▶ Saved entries
○ ○ ○ ○

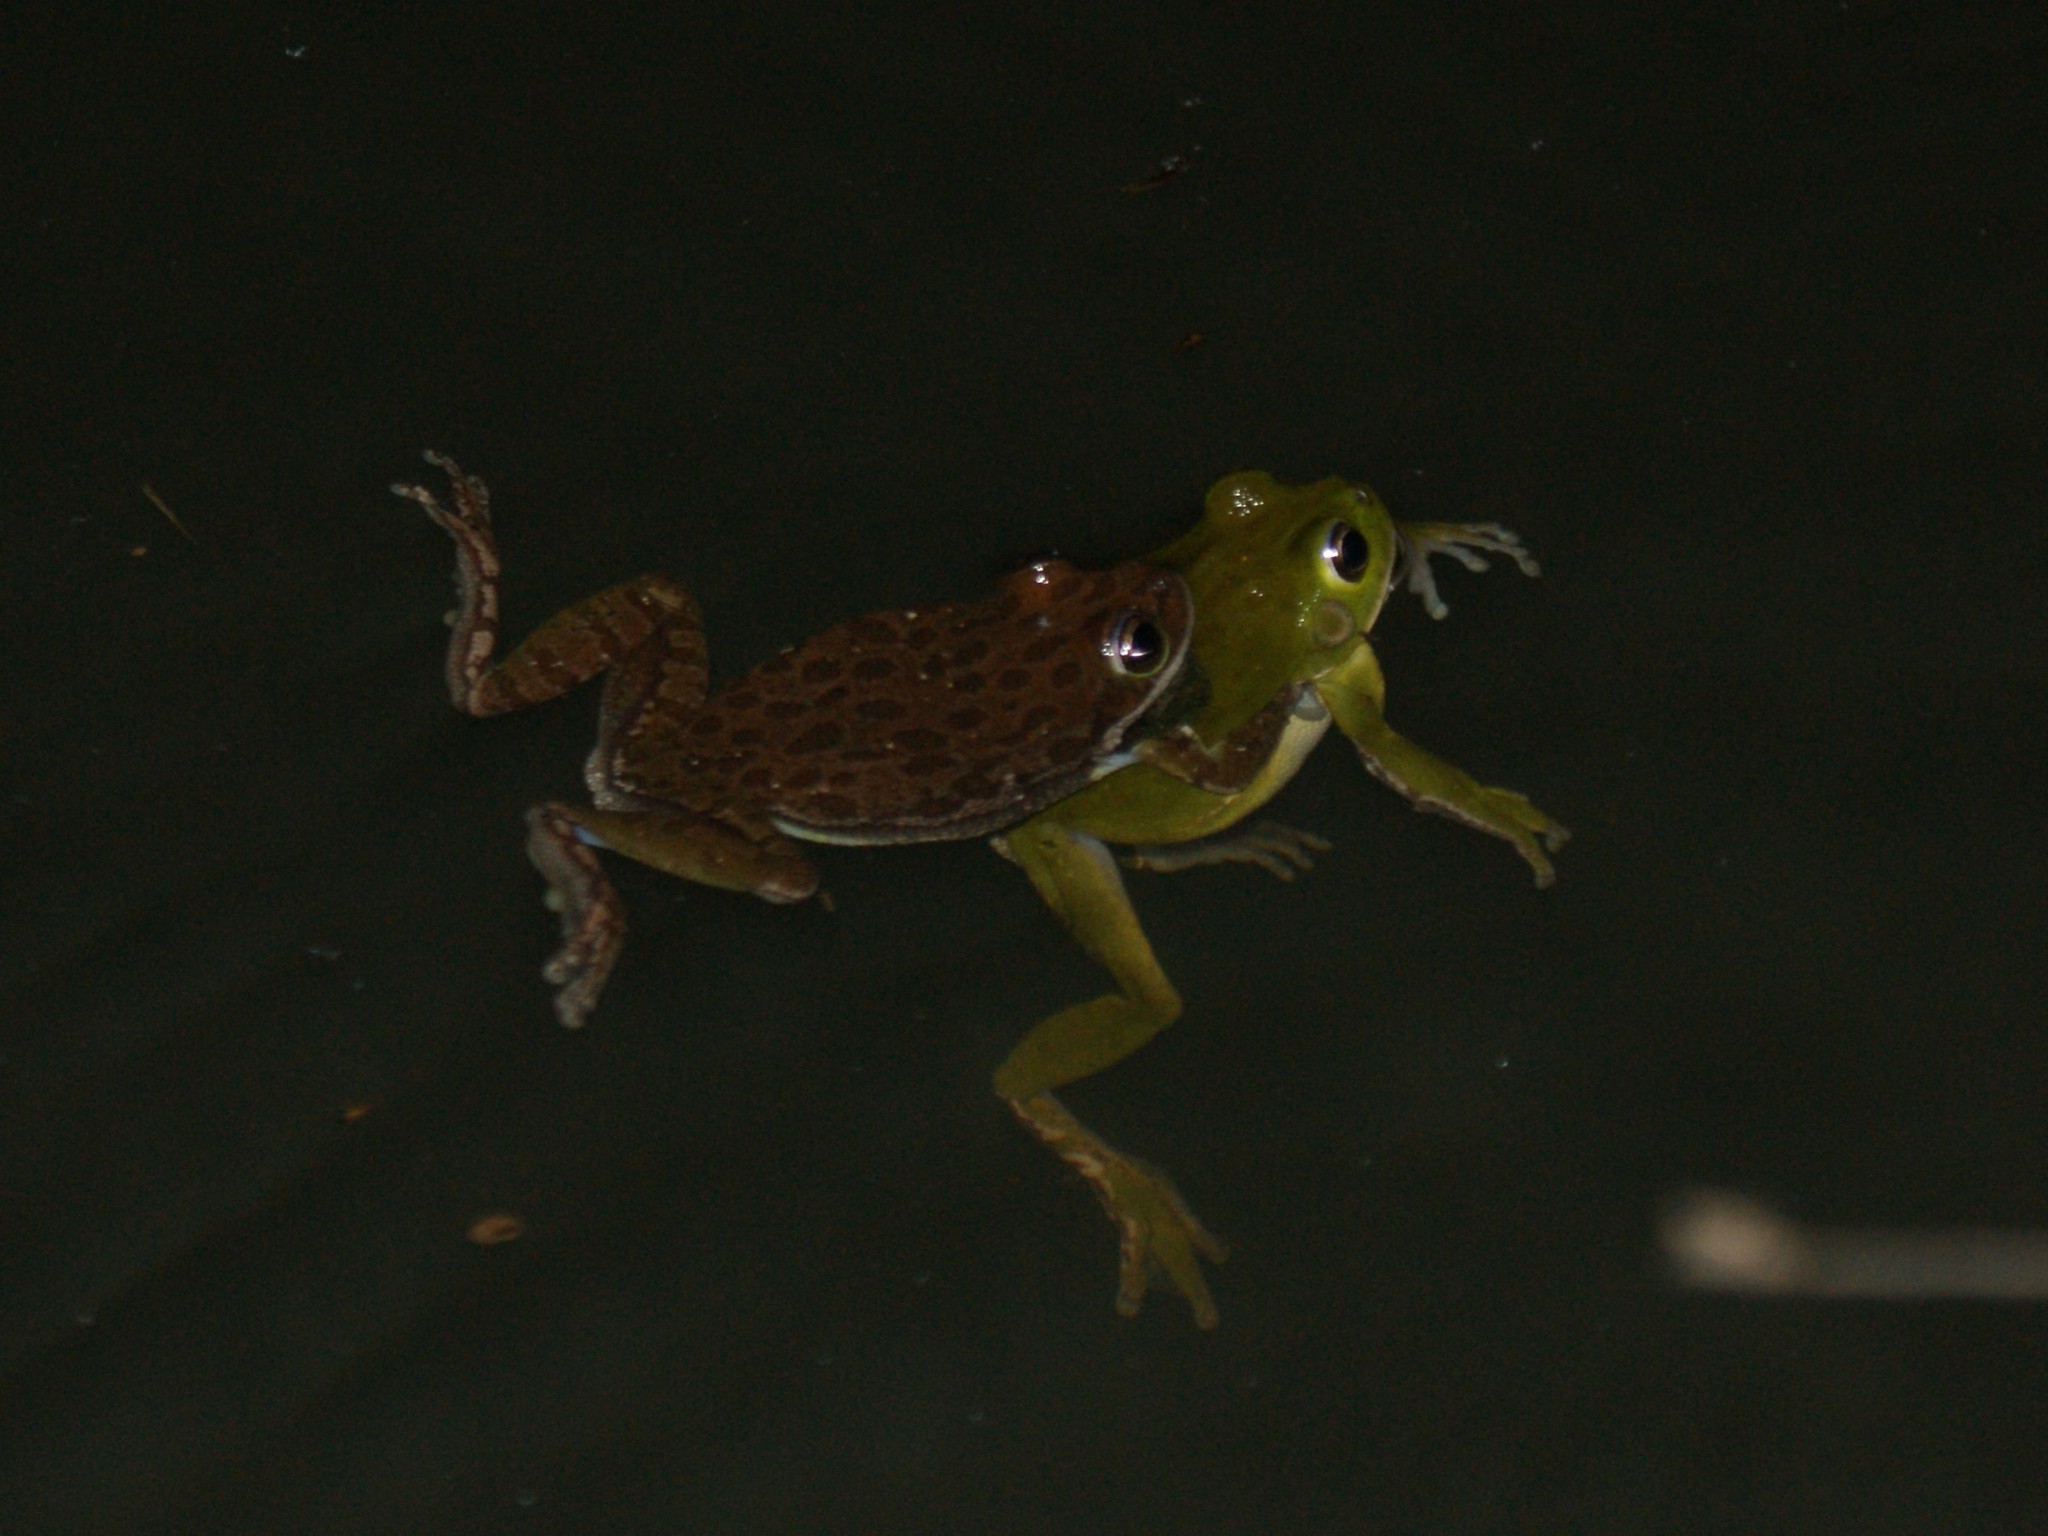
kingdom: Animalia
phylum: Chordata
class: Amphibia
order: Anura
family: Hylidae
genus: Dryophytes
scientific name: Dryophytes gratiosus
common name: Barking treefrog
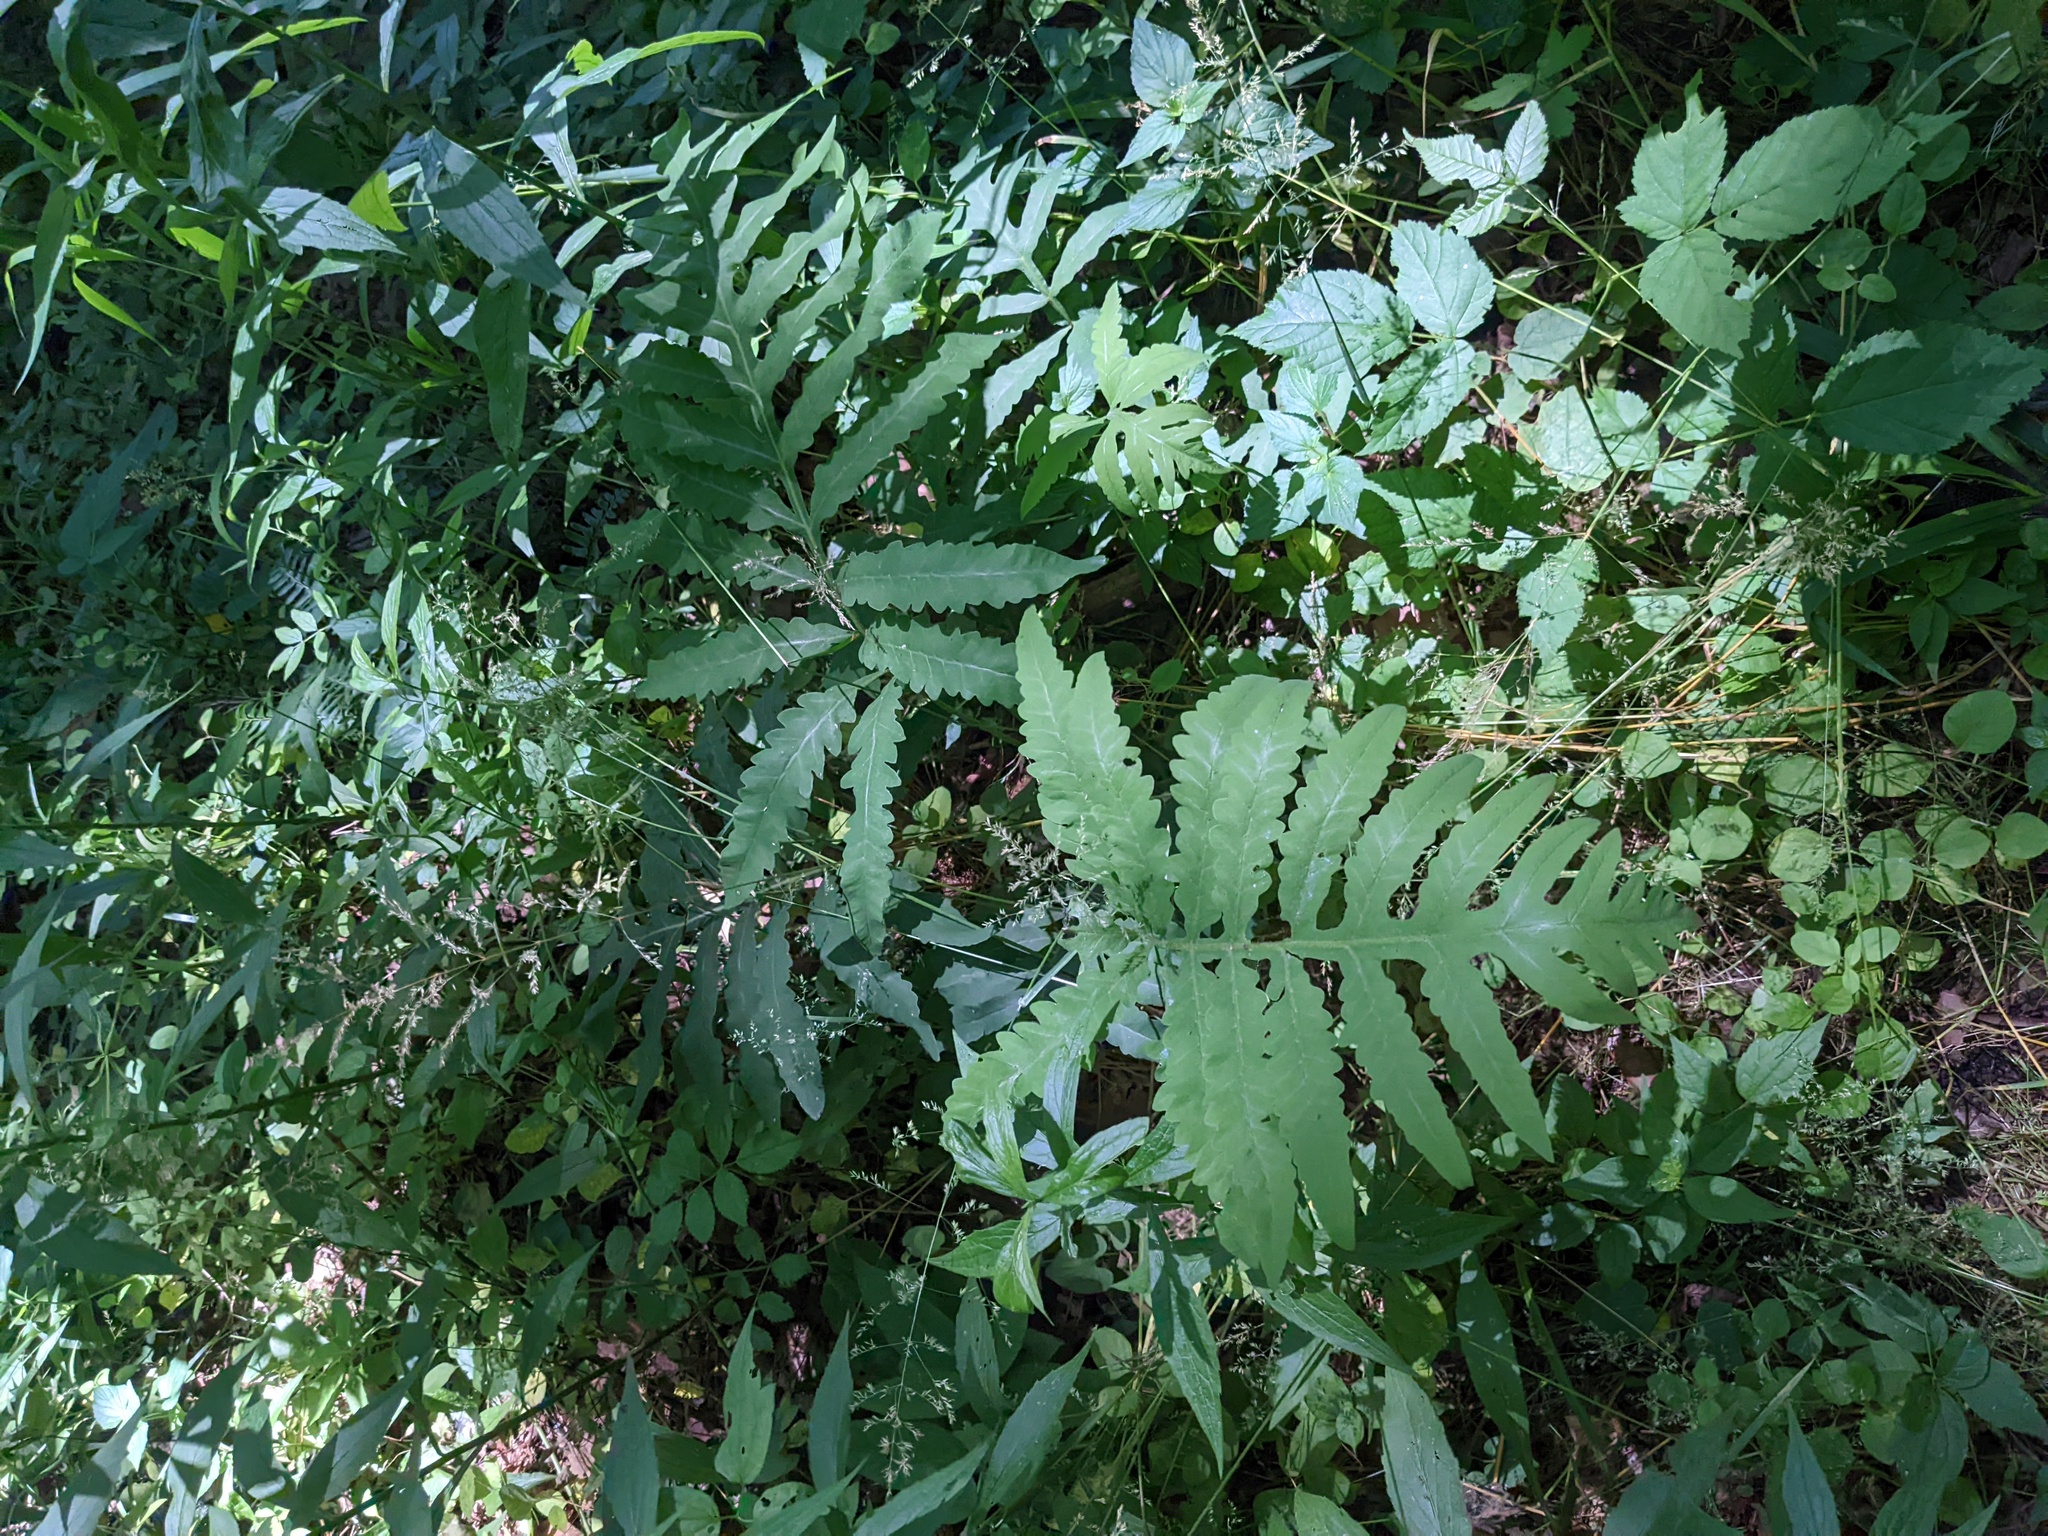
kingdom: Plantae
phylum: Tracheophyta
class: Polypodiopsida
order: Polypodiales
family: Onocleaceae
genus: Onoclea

○ ○ ○ ○

▶ Given exercise
Arrange the lines of all the records as a single numbered list, skipping any blank lines. Leave the pictures out.

▶ Solution to this exercise
1. kingdom: Animalia
2. phylum: Chordata
3. class: Amphibia
4. order: Anura
5. family: Hylidae
6. genus: Dryophytes
7. scientific name: Dryophytes gratiosus
8. common name: Barking treefrog
9. kingdom: Plantae
10. phylum: Tracheophyta
11. class: Polypodiopsida
12. order: Polypodiales
13. family: Onocleaceae
14. genus: Onoclea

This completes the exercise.